E ora chiariamo al meglio il perché i grandi manager industriali non fanno parte dell'aristocrazia operaia ma della borghesia medio-alta. I loro stipendi milionari non sono in alcun modo assimilabili a un salario operaio, anzitutto perché in genere sono corrisposti in parte in denaro e in altra parte in azioni dell'azienda capitalistica che sono chiamati a gestire e dirigere. Il nuovo Valletta Marchionne ha ricevuto nel 2013 un compenso in euro pari a 5,7 milioni ma la somma delle azioni oggi possedute dal numero uno della Fiat (3 milioni) e quelle che otterrà entro il febbraio 2015 è pari a un un pacchetto di circa 27 milioni di azioni, il 2,2% della società. Di recente Marchionne insieme a Elkann hanno acquistato oltre 130mila azioni Fiat ciascuno. E' dunque chiaro che non c'è nessunissima differenza tra un Marchionne e un Agnelli, se non nell'entità del patrimonio azionario posseduto. Analogamente a Marchionne tutti i grandi manager finiscono per possedere una quota più o meno rilevante dell'azienda in cui lavorano o hanno lavorato, sono cioè dipendenti e insieme azionisti.

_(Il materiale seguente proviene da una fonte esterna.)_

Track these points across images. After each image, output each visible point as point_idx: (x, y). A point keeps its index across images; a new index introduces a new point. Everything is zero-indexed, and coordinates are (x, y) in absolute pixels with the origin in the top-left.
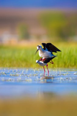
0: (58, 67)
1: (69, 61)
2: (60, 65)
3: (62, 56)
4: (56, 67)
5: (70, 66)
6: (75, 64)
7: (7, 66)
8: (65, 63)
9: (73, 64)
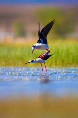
0: (56, 65)
1: (67, 59)
2: (58, 63)
3: (60, 54)
4: (53, 65)
5: (68, 64)
6: (73, 62)
7: (2, 65)
8: (63, 61)
9: (72, 62)
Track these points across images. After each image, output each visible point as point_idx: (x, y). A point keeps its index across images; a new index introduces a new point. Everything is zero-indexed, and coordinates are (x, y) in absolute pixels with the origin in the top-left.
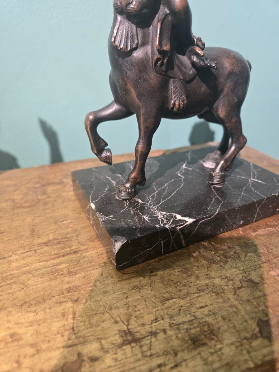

Quand'anche disponessero solo del loro stipendio più o meno ricco, i manager non potrebbero comunque essere considerati aristocrazia operaia poiché essi sono i generali e i colonnelli dell'esercito industriale, di cui parla Marx, mentre gli operai ne sono i semplici soldati. L'aristocrazia operaia è costituita da operai altamente qualificati, che occupano ristretti e superiori settori produttivi, in grado di godere di condizioni di lavoro individuali e salari privilegiati. Niente a che vedere con i manager, il cui stipendio solo per una insignificante frazione è formato dall'equivalente dei mezzi di sostentamento mentre per la parte preponderante è alimentato dal plusvalore. Il grande manager può non possedere una quota dei mezzi di produzione ma fa parte della borghesia medio-alta “in quanto personificazione del capitale nel diretto processo di produzione
”, per dirla con Marx, e in virtù della “funzione sociale che egli riveste nella sua qualità di dirigente e di dominatore della produzione
”. (Capitale, Libro III, cap.51) Con ciò non vogliamo dire che i manager sono dei capitalisti, come ha ben chiarito Marx nel Capitale, a cui ti rimandiamo (cfr. Il Capitale, Libro III, Cap. 23, Interesse e guadagno di imprenditore). “In alcune società capitalistiche per azioni
-scrive Marx in quel capitolo- lo stipendio dei dirigenti viene qui defalcato dal profitto lordo
”.
I manager sono il braccio operativo dei capitalisti, la loro missione è quella di spremere il massimo profitto capitalistico, tant'è che solitamente nelle controverse sindacali rappresentano la controparte degli operai chiamata a trattare e siglare gli accordi con i dirigenti sindacali. E così gli azionisti, che non hanno alcun ruolo operativo ma si aspettano di ricevere periodicamente la loro quota di profitti, per ricompensare profumatamente questi cani da guardia del capitale, destinano loro una fetta del plusvalore estorto agli operai, tanto più ricca quanto più costoro saranno stati capaci col loro operato in azienda di arricchirli.
Ci auguriamo di aver contribuito a chiarire i tuoi dubbi, contraccambiamo i saluti e gridiamo insieme a te viva il socialismo mentre ci impegniamo a sviluppare la lotta di classe per conquistarlo.